Assignment:
Could you filter the records below down to the lines that include the word "class"?

Source texts of formatted documents:
_ _ _ _
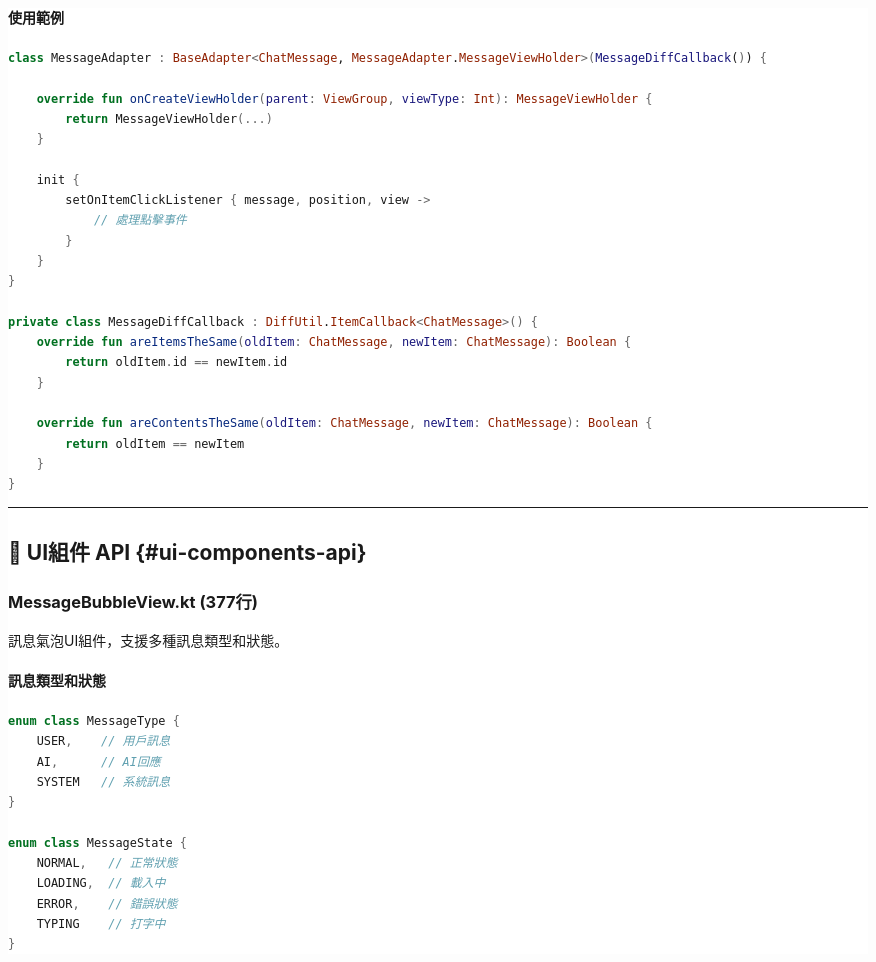 #### **使用範例**

```kotlin
class MessageAdapter : BaseAdapter<ChatMessage, MessageAdapter.MessageViewHolder>(MessageDiffCallback()) {
    
    override fun onCreateViewHolder(parent: ViewGroup, viewType: Int): MessageViewHolder {
        return MessageViewHolder(...)
    }
    
    init {
        setOnItemClickListener { message, position, view ->
            // 處理點擊事件
        }
    }
}

private class MessageDiffCallback : DiffUtil.ItemCallback<ChatMessage>() {
    override fun areItemsTheSame(oldItem: ChatMessage, newItem: ChatMessage): Boolean {
        return oldItem.id == newItem.id
    }
    
    override fun areContentsTheSame(oldItem: ChatMessage, newItem: ChatMessage): Boolean {
        return oldItem == newItem
    }
}
```

---

## 🎨 **UI組件 API** {#ui-components-api}

### **MessageBubbleView.kt** (377行)

訊息氣泡UI組件，支援多種訊息類型和狀態。

#### **訊息類型和狀態**

```kotlin
enum class MessageType {
    USER,    // 用戶訊息
    AI,      // AI回應
    SYSTEM   // 系統訊息
}

enum class MessageState {
    NORMAL,   // 正常狀態
    LOADING,  // 載入中
    ERROR,    // 錯誤狀態
    TYPING    // 打字中
}
```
_ _ _ _
Written response:
class MessageAdapter : BaseAdapter<ChatMessage, MessageAdapter.MessageViewHolder>(MessageDiffCallback()) {
private class MessageDiffCallback : DiffUtil.ItemCallback<ChatMessage>() {
enum class MessageType {
enum class MessageState {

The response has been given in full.